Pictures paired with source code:

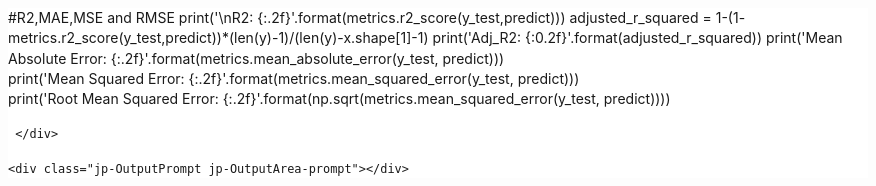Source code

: <span class="c1">#R2,MAE,MSE and RMSE</span>
<span class="nb">print</span><span class="p">(</span><span class="s1">&#39;</span><span class="se">\n</span><span class="s1">R2: </span><span class="si">{:.2f}</span><span class="s1">&#39;</span><span class="o">.</span><span class="n">format</span><span class="p">(</span><span class="n">metrics</span><span class="o">.</span><span class="n">r2_score</span><span class="p">(</span><span class="n">y_test</span><span class="p">,</span><span class="n">predict</span><span class="p">)))</span>
<span class="n">adjusted_r_squared</span> <span class="o">=</span> <span class="mi">1</span><span class="o">-</span><span class="p">(</span><span class="mi">1</span><span class="o">-</span><span class="n">metrics</span><span class="o">.</span><span class="n">r2_score</span><span class="p">(</span><span class="n">y_test</span><span class="p">,</span><span class="n">predict</span><span class="p">))</span><span class="o">*</span><span class="p">(</span><span class="nb">len</span><span class="p">(</span><span class="n">y</span><span class="p">)</span><span class="o">-</span><span class="mi">1</span><span class="p">)</span><span class="o">/</span><span class="p">(</span><span class="nb">len</span><span class="p">(</span><span class="n">y</span><span class="p">)</span><span class="o">-</span><span class="n">x</span><span class="o">.</span><span class="n">shape</span><span class="p">[</span><span class="mi">1</span><span class="p">]</span><span class="o">-</span><span class="mi">1</span><span class="p">)</span>
<span class="nb">print</span><span class="p">(</span><span class="s1">&#39;Adj_R2: </span><span class="si">{:0.2f}</span><span class="s1">&#39;</span><span class="o">.</span><span class="n">format</span><span class="p">(</span><span class="n">adjusted_r_squared</span><span class="p">))</span>
<span class="nb">print</span><span class="p">(</span><span class="s1">&#39;Mean Absolute Error: </span><span class="si">{:.2f}</span><span class="s1">&#39;</span><span class="o">.</span><span class="n">format</span><span class="p">(</span><span class="n">metrics</span><span class="o">.</span><span class="n">mean_absolute_error</span><span class="p">(</span><span class="n">y_test</span><span class="p">,</span> <span class="n">predict</span><span class="p">)))</span>  
<span class="nb">print</span><span class="p">(</span><span class="s1">&#39;Mean Squared Error: </span><span class="si">{:.2f}</span><span class="s1">&#39;</span><span class="o">.</span><span class="n">format</span><span class="p">(</span><span class="n">metrics</span><span class="o">.</span><span class="n">mean_squared_error</span><span class="p">(</span><span class="n">y_test</span><span class="p">,</span> <span class="n">predict</span><span class="p">)))</span>  
<span class="nb">print</span><span class="p">(</span><span class="s1">&#39;Root Mean Squared Error: </span><span class="si">{:.2f}</span><span class="s1">&#39;</span><span class="o">.</span><span class="n">format</span><span class="p">(</span><span class="n">np</span><span class="o">.</span><span class="n">sqrt</span><span class="p">(</span><span class="n">metrics</span><span class="o">.</span><span class="n">mean_squared_error</span><span class="p">(</span><span class="n">y_test</span><span class="p">,</span> <span class="n">predict</span><span class="p">))))</span> 
</pre></div>

     </div>
</div>
</div>
</div>

<div class="jp-Cell-outputWrapper">
<div class="jp-Collapser jp-OutputCollapser jp-Cell-outputCollapser">
</div>


<div class="jp-OutputArea jp-Cell-outputArea">

<div class="jp-OutputArea-child">

    
    <div class="jp-OutputPrompt jp-OutputArea-prompt"></div>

■ Work instruction
Please list every line in the listing above that contains the string "Cell". Only matches in the same case count.

■ Exercise result
<div class="jp-Cell-outputWrapper">
<div class="jp-Collapser jp-OutputCollapser jp-Cell-outputCollapser">
<div class="jp-OutputArea jp-Cell-outputArea">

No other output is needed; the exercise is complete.